Obama DOE: Minorities Suffer “Educational Inequities”
Minorities are being cheated out of a quality education and essentially getting persecuted in public schools around the United States, according to a new report published by the Obama Department of Education (DOE).
It marks the latest of several government probes aimed at illustrating perpetual discrimination against minorities in various sectors. The Obama Administration has also released findings of prejudice against minorities in farming, voting, the judicial system, employment and even nutrition. In fact, Michelle Obama’s $4.5 billion nutrition law focuses solely on poor, inner-city residents and “at-risk” children. That’s code for low-income minorities.
Why should education be left out of the president’s discrimination bandwagon? This week the DOE reveals that minority students across America face harsher discipline, have less access to rigorous high school curricula and are more often taught by lower-paid and less experienced teachers. The agency concludes this after conducting a national survey of more than 72,000 schools serving 85% of the nation’s students.
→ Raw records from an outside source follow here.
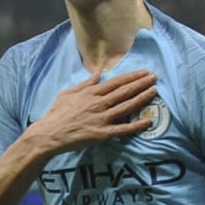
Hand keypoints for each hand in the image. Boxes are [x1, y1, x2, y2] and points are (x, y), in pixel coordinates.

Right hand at [29, 69, 157, 153]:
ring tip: (154, 91)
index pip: (116, 82)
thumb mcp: (69, 92)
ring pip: (126, 106)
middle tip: (155, 77)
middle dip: (141, 83)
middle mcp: (99, 103)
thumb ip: (86, 82)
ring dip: (142, 98)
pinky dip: (136, 125)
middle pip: (124, 91)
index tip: (144, 72)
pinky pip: (123, 129)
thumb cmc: (57, 113)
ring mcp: (102, 118)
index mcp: (91, 92)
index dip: (132, 76)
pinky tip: (148, 121)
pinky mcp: (102, 134)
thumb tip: (99, 70)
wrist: (49, 134)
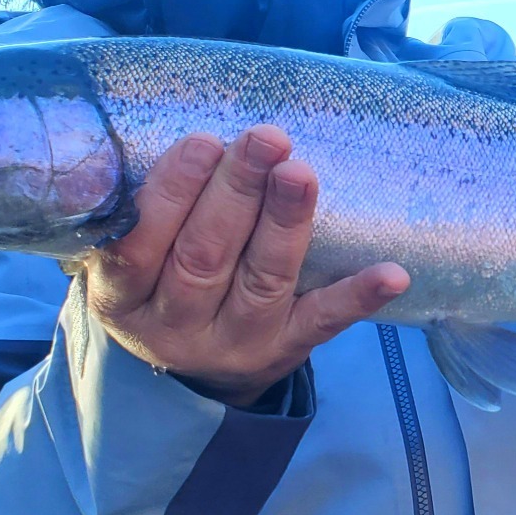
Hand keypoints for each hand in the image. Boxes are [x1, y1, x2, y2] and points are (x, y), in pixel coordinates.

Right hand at [84, 126, 408, 407]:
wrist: (196, 376)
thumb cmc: (163, 282)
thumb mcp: (134, 257)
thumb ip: (145, 208)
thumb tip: (188, 138)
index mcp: (124, 299)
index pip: (140, 246)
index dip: (172, 193)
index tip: (202, 141)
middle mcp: (175, 328)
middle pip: (204, 256)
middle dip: (236, 191)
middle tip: (264, 138)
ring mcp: (235, 343)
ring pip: (262, 280)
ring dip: (285, 222)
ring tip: (299, 172)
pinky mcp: (286, 351)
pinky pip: (322, 322)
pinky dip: (356, 297)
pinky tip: (391, 274)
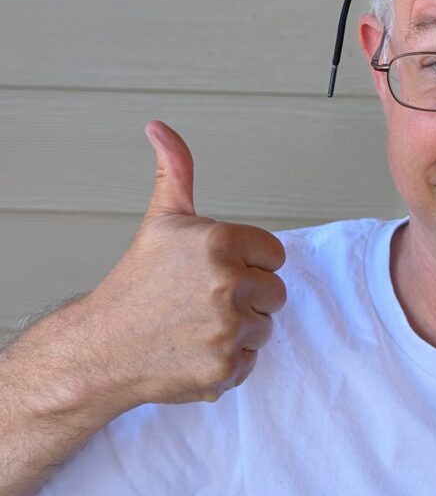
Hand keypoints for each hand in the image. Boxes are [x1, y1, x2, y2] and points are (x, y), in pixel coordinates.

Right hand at [80, 121, 286, 407]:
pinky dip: (230, 361)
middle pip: (275, 292)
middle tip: (203, 300)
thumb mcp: (162, 219)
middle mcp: (228, 284)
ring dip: (240, 329)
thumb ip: (176, 170)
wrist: (101, 348)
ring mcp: (228, 328)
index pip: (274, 254)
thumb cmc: (135, 284)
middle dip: (247, 296)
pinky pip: (252, 360)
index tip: (216, 271)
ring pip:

Among the key findings are that African-American students, particularly males, are far more likely to be suspended or expelled from school than their peers and that students learning English are more likely to be retained. Also, only 29% of “high-minority high schools” offer advanced math such as calculus, compared to 55% of schools with the “lowest black and Hispanic enrollment.” Presumably those are campuses with large white populations.
As if this weren’t bad enough, teachers in “high-minority schools” get paid $2,251 less per year than their colleagues in “low-minority” schools in the same district, the DOE probe found. Calling the findings a “wake-up call to educators at every level,” Education Secretary Arne Duncan issued a challenge to address what he calls “educational inequities.”
In a statement announcing the new discrimination statistics, Duncan said “the undeniable truth is that the everyday educational experience for many students of color violates the principle of equity at the heart of the American promise.” “It is our collective duty to change that.” The top three offenders, according to the DOE report, are the New York, Los Angeles and Chicago public school districts. Miami-Dade County in south Florida ranks fourth.
A few months ago, the DOE issued official guidelines to promote diversity in the nation’s public education system by, among other things, blending the rich with the poor. The goal behind that plan, according to the Obama Administration, is to “reduce racial isolation among students.” The guidelines are expected to be implemented by the nation’s elementary and secondary schools as well as colleges and universities that get taxpayer dollars.